**ABOUT THIS EXERCISE**
A faithful transcription of all the entries below is needed, without the pictures.

Records from a collection
- Opening Delimiter -

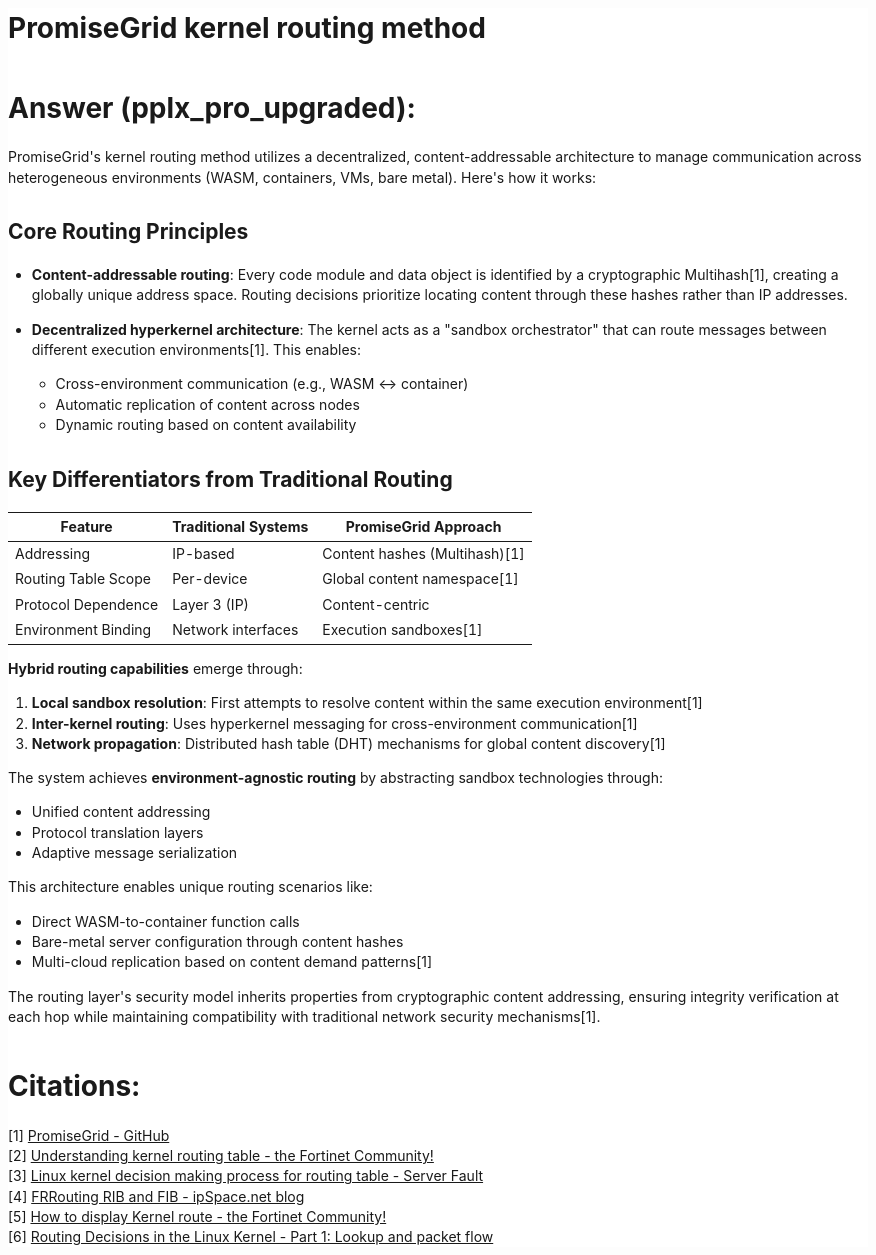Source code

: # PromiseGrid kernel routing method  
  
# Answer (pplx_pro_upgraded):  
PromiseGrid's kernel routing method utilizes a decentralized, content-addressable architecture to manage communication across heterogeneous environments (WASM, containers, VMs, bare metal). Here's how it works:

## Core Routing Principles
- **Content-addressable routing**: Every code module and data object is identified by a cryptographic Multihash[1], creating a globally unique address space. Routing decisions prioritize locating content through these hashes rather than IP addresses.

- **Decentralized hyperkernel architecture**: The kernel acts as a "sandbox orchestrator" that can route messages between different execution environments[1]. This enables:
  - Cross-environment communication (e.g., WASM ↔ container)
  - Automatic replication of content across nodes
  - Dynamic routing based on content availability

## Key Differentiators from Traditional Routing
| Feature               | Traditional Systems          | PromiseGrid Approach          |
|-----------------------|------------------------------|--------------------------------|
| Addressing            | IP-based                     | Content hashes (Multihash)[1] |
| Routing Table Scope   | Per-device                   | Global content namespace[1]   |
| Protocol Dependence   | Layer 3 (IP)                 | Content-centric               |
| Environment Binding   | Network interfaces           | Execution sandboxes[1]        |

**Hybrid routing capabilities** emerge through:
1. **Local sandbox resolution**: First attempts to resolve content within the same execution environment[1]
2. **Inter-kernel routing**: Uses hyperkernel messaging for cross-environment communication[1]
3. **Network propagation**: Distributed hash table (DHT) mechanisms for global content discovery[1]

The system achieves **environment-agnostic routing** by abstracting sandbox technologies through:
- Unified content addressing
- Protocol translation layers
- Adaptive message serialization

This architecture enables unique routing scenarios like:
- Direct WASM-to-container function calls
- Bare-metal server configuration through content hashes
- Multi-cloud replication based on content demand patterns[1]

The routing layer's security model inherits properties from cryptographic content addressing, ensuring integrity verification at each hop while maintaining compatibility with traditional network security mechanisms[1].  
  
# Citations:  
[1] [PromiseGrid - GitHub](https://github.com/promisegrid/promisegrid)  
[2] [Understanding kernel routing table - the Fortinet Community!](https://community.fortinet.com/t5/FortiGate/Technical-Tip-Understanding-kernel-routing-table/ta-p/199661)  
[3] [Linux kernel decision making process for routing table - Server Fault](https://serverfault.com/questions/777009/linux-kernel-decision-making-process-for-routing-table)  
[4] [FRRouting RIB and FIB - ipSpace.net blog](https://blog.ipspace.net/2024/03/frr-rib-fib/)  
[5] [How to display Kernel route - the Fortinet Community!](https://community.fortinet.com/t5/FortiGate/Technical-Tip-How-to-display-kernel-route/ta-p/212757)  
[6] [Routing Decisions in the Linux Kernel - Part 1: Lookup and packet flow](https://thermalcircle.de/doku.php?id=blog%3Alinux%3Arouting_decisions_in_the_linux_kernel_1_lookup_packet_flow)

- Closing Delimiter -

**EXPECTED ANSWER**
Source code

: # PromiseGrid kernel routing method  
  
# Answer (pplx_pro_upgraded):  
PromiseGrid's kernel routing method utilizes a decentralized, content-addressable architecture to manage communication across heterogeneous environments (WASM, containers, VMs, bare metal). Here's how it works:

## Core Routing Principles
- **Content-addressable routing**: Every code module and data object is identified by a cryptographic Multihash[1], creating a globally unique address space. Routing decisions prioritize locating content through these hashes rather than IP addresses.

- **Decentralized hyperkernel architecture**: The kernel acts as a "sandbox orchestrator" that can route messages between different execution environments[1]. This enables:
  - Cross-environment communication (e.g., WASM ↔ container)
  - Automatic replication of content across nodes
  - Dynamic routing based on content availability

## Key Differentiators from Traditional Routing
| Feature               | Traditional Systems          | PromiseGrid Approach          |
|-----------------------|------------------------------|--------------------------------|
| Addressing            | IP-based                     | Content hashes (Multihash)[1] |
| Routing Table Scope   | Per-device                   | Global content namespace[1]   |
| Protocol Dependence   | Layer 3 (IP)                 | Content-centric               |
| Environment Binding   | Network interfaces           | Execution sandboxes[1]        |

**Hybrid routing capabilities** emerge through:
1. **Local sandbox resolution**: First attempts to resolve content within the same execution environment[1]
2. **Inter-kernel routing**: Uses hyperkernel messaging for cross-environment communication[1]
3. **Network propagation**: Distributed hash table (DHT) mechanisms for global content discovery[1]

The system achieves **environment-agnostic routing** by abstracting sandbox technologies through:
- Unified content addressing
- Protocol translation layers
- Adaptive message serialization

This architecture enables unique routing scenarios like:
- Direct WASM-to-container function calls
- Bare-metal server configuration through content hashes
- Multi-cloud replication based on content demand patterns[1]

The routing layer's security model inherits properties from cryptographic content addressing, ensuring integrity verification at each hop while maintaining compatibility with traditional network security mechanisms[1].  
  
# Citations:  
[1] [PromiseGrid - GitHub](https://github.com/promisegrid/promisegrid)  
[2] [Understanding kernel routing table - the Fortinet Community!](https://community.fortinet.com/t5/FortiGate/Technical-Tip-Understanding-kernel-routing-table/ta-p/199661)  
[3] [Linux kernel decision making process for routing table - Server Fault](https://serverfault.com/questions/777009/linux-kernel-decision-making-process-for-routing-table)  
[4] [FRRouting RIB and FIB - ipSpace.net blog](https://blog.ipspace.net/2024/03/frr-rib-fib/)  
[5] [How to display Kernel route - the Fortinet Community!](https://community.fortinet.com/t5/FortiGate/Technical-Tip-How-to-display-kernel-route/ta-p/212757)  
[6] [Routing Decisions in the Linux Kernel - Part 1: Lookup and packet flow](https://thermalcircle.de/doku.php?id=blog%3Alinux%3Arouting_decisions_in_the_linux_kernel_1_lookup_packet_flow)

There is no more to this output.